Prep 15 mins
Cook 15 mins
A spicy crab cake recipe I have fine tuned to my liking. I serve with garlic herb pilaf.
- 2 tablespoons butter
- 1 shallot, chopped fine
- 1 garlic clove, minced
- 1⁄4 cup red bell pepper, chopped
- 1⁄2 teaspoon kosher salt
- 1⁄2 teaspoon ground black pepper
- 1⁄2 cup mayonnaise
- 1⁄2 cup Dijon mustard
- 1⁄2 teaspoon lemon zest
- 1 tablespoon fresh parsley leaves, chopped
- 1 cup panko breadcrumbs
- 1 large egg
- 1 tablespoon hot sauce
- 1 lb lump crabmeat, picked over to remove cartilage and shell fragments
- 1⁄2 cup peanut oil
- Heat a medium size pan over medium heat. Add the butter. Once melted add the shallot, 1 clove of garlic and red pepper. Lightly saute until tender, about 3 minutes. Season with salt and pepper. Remove from heat and allow to cool.
- In a medium bowl, mix together mayonnaise, Dijon mustard, lemon zest, fresh parsley, 1/2 cup of the panko and egg. Mix in cooked vegetables, hot sauce, and salt and pepper, to taste. Add crabmeat and stir well.
- Form crab cakes. Flatten until they're about 3/4 inches high.

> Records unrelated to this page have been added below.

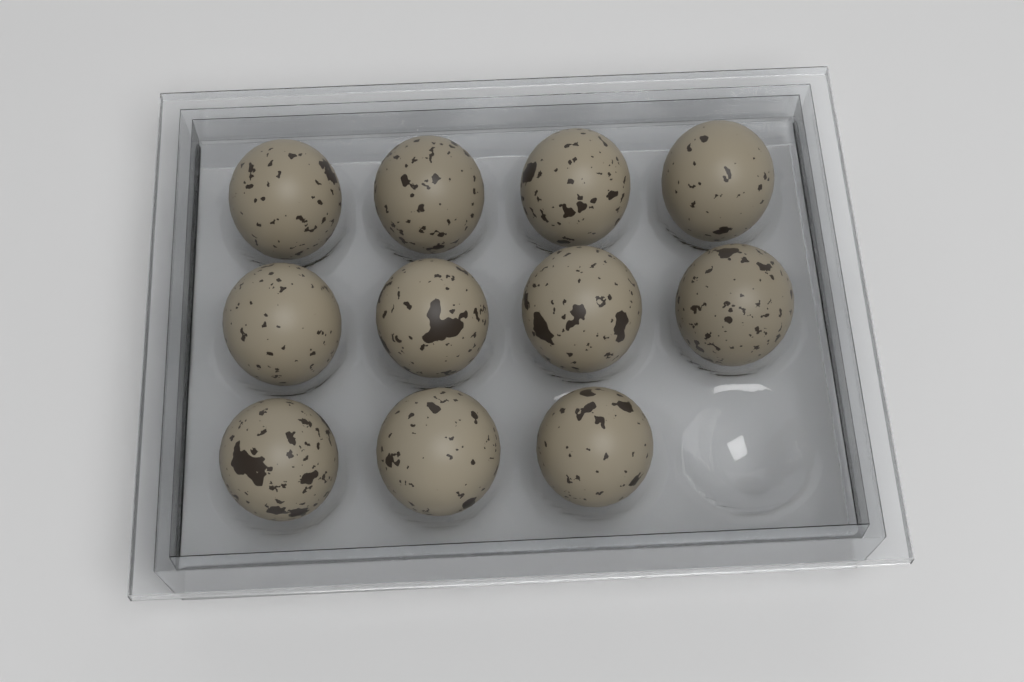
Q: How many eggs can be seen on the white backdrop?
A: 11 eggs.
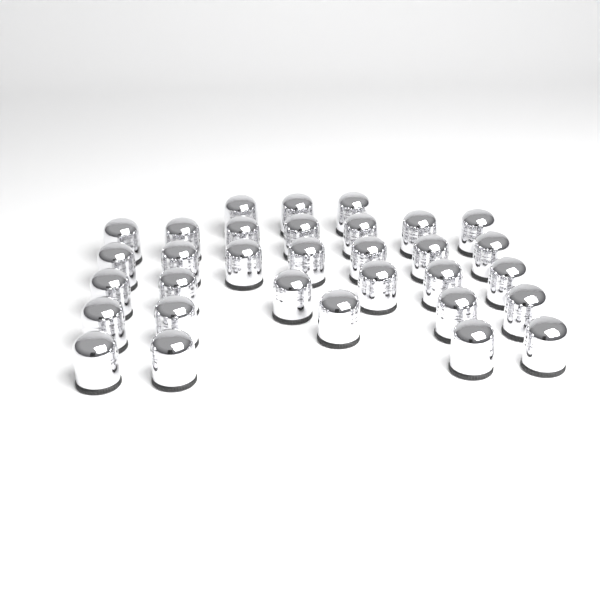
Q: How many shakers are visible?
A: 32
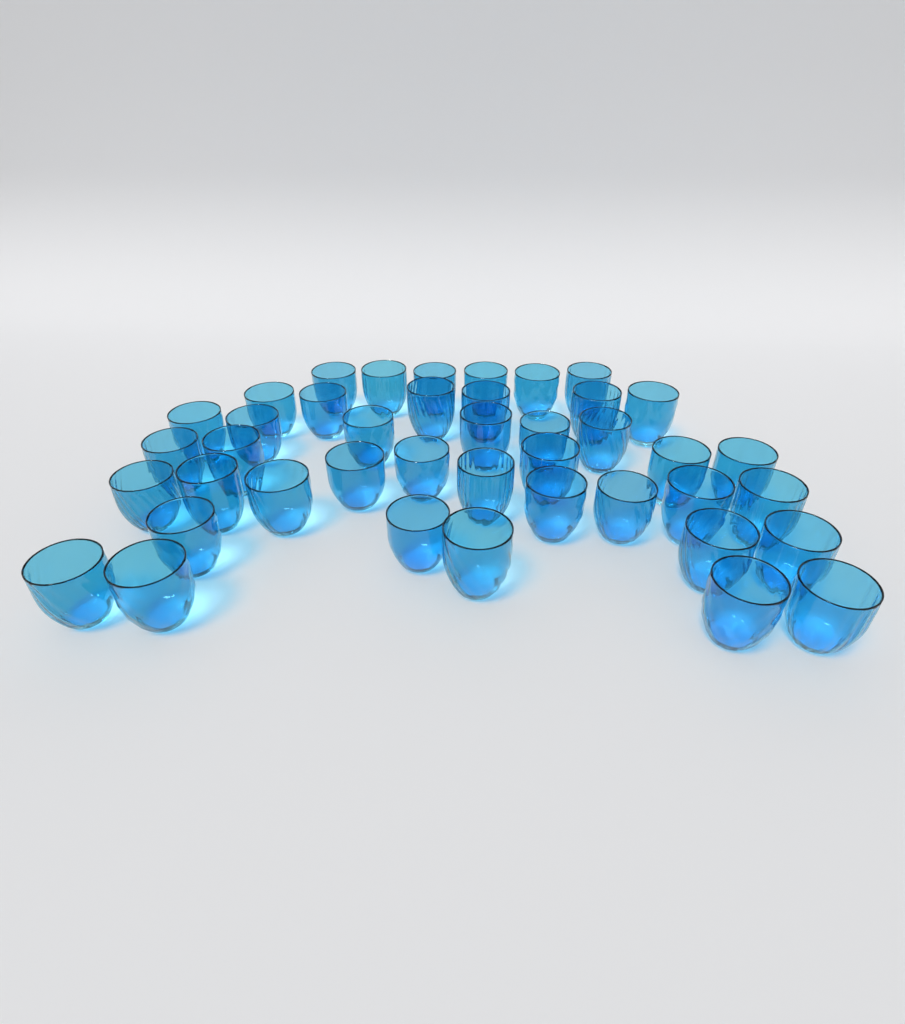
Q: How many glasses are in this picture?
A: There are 42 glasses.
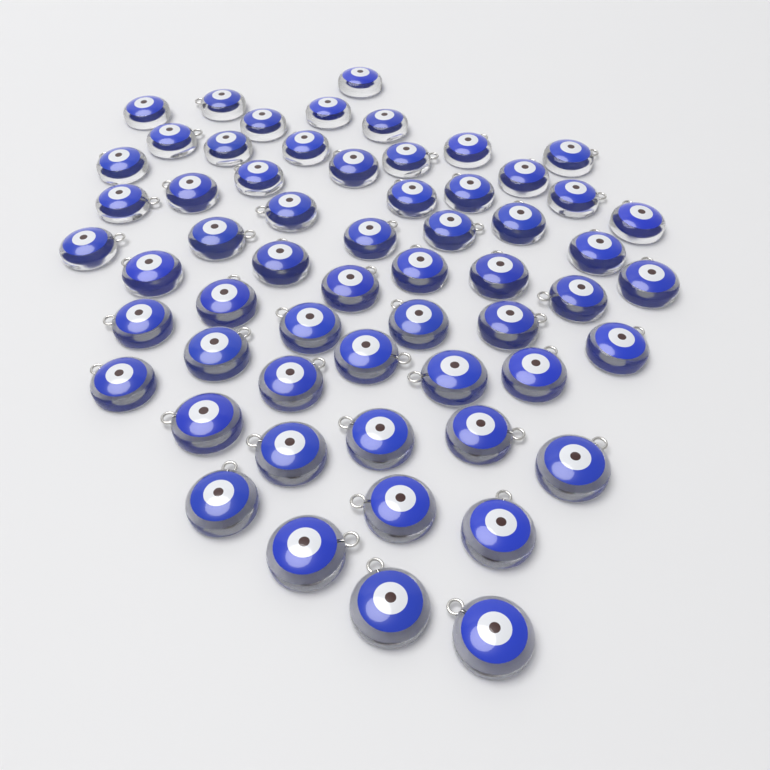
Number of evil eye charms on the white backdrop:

Dip the cakes into the remaining panko.
- Add oil to a large skillet over high heat. Add crab cakes and saute, flipping once, until golden brown and crisp, about 5 to 6 minutes per side.
Mmmm, we liked these little cakes, they were very different from anything we have had. Dh will not eat mayonnaise so I didn't tell him it was in them and he was none the wiser, that was a bit sneaky, but he loved them so what's he harm? I made them as written but my crab came out of a tin and I am sure it would be even better with fresh crab. Thank you for posting. Made for PAC Spring 2011.